Take note: you can not register an AirTag through your MacBook, iMac, or any Mac computer. You can not look for an AirTag with the Mac version of the Find My app. Nor with the web version over at iCloud.com/find. In other words, if you want to use an AirTag, you need to have either an iPhone or iPad, period!
These three are pretty similar in how they work. They each leverage their own network, which pretty much decides how useful they will be and which one you go for.
Tile is at the biggest disadvantage here. See, the Apple AirTag leverages the Find My network, which is silently present on any and every Apple device out there in the world. The Samsung Galaxy SmartTag uses the Galaxy device network, which is also persistent on all new Galaxy phones. As for Tile — yes, there is a Tile network, but the users need to actively download the Tile app and give it permissions to actually be helpful to you. So, the network is limited to the number of Tile users in your area.
To Tile’s credit, it has spent years growing its brand and it offers a wide range of shapes and sizes for its tags. But its network is still dwarfed by Apple’s and Samsung’s.
Also, it’s worth noting that Tile does not have a tracker with ultra-wideband yet (but one is said to be coming in 2021).
The kind-of-good-news is that Apple has announced that it will open the Find My API for 3rd party developers, so if Tile is willing to pay a license to Apple (similar to MFi accessories, I would assume), it can make Tiles that work like AirTags. Although, Tile isn't very happy with Apple right now.
As far as Apple vs Samsung — the Apple AirTag’s feature set is comparable to the Galaxy SmartTag+ — the non-plus SmartTag does not have ultra-wideband, the plus does. Surprisingly, the AirTag is cheaper than a SmartTag+ — the former costs $29, the latter is $39. So, an AirTag with an accessory to hold costs kind of sort of about the same as a Galaxy SmartTag+.
But price is kind of a moot point here — if you have an iPhone, you can’t use a SmartTag+; if you have a Galaxy phone, you can’t use an AirTag and that’s that. Which is why, at the start of this review, I said that the AirTags and SmartTags are not in direct competition. They are parts of two bigger ecosystems that are competing with one another.
In terms of "Who did the better job?", I have to give it to Apple. The AirTag is smaller and looks less clunky. It also has IP68 water- and dust-resistance. The Galaxy SmartTag has no ingress protection. But hey, at least it has a big button on it that lets you either ping your phone or control any of your Samsung SmartHome devices.
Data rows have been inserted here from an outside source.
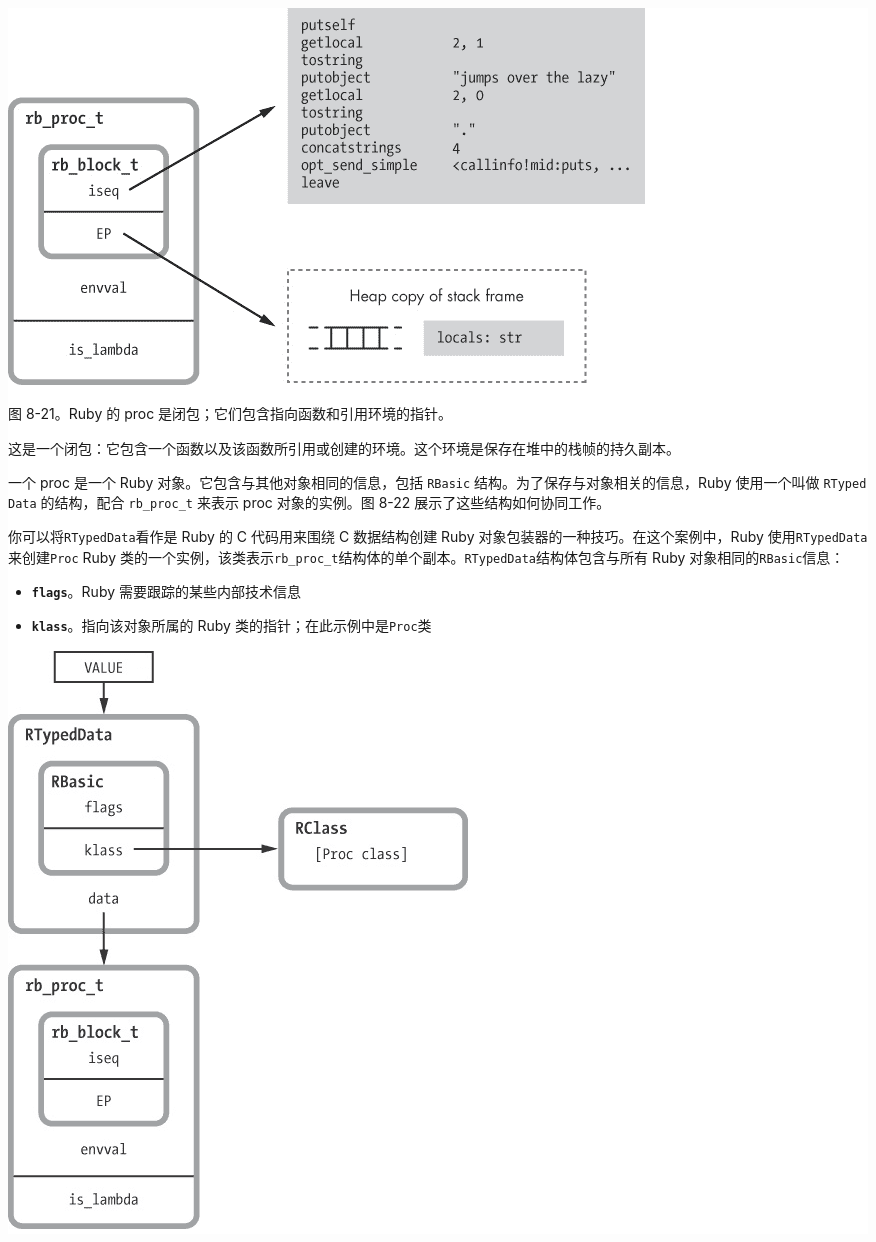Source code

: ![Ruby 的 proc 是闭包；它们包含指向函数和引用环境的指针。](img/httpatomoreillycomsourcenostarchimages1854217.png.jpg)

图 8-21。Ruby 的 proc 是闭包；它们包含指向函数和引用环境的指针。

这是一个闭包：它包含一个函数以及该函数所引用或创建的环境。这个环境是保存在堆中的栈帧的持久副本。

一个 proc 是一个 Ruby 对象。它包含与其他对象相同的信息，包括 `RBasic` 结构。为了保存与对象相关的信息，Ruby 使用一个叫做 `RTypedData` 的结构，配合 `rb_proc_t` 来表示 proc 对象的实例。图 8-22 展示了这些结构如何协同工作。

你可以将`RTypedData`看作是 Ruby 的 C 代码用来围绕 C 数据结构创建 Ruby 对象包装器的一种技巧。在这个案例中，Ruby 使用`RTypedData`来创建`Proc` Ruby 类的一个实例，该类表示`rb_proc_t`结构体的单个副本。`RTypedData`结构体包含与所有 Ruby 对象相同的`RBasic`信息：

+   ****`flags`****。Ruby 需要跟踪的某些内部技术信息

+   ****`klass`****。指向该对象所属的 Ruby 类的指针；在此示例中是`Proc`类

![Ruby 将与 proc 对象相关的信息保存在 RTypedData 结构中。](img/httpatomoreillycomsourcenostarchimages1854219.png.jpg)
Should you buy Apple AirTags?
If you have a few bucks to burn and you are deep in the Apple ecosystem — why not? A single AirTag costs $29, a pack of four costs $99. I've personally lost my car keys on a recent road trip and even though I managed to find them rolling on the dirt road, I distinctly remember going into panic mode and thinking "I should've put a tag on them!". I was lucky, I breathed a sigh of relief. I am putting tags on them!
AirTags will not help you against theft — even if the thief is unaware of the AirTag's presence, it will sound off in 5:30 hours. This is due to the anti-stalking feature, discussed above. So, worst case scenario, you have 5 hours to find your lost item. For wallets or bags lifted from public transport, this can be enough. For a bicycle that gets stolen during the night — not ideal.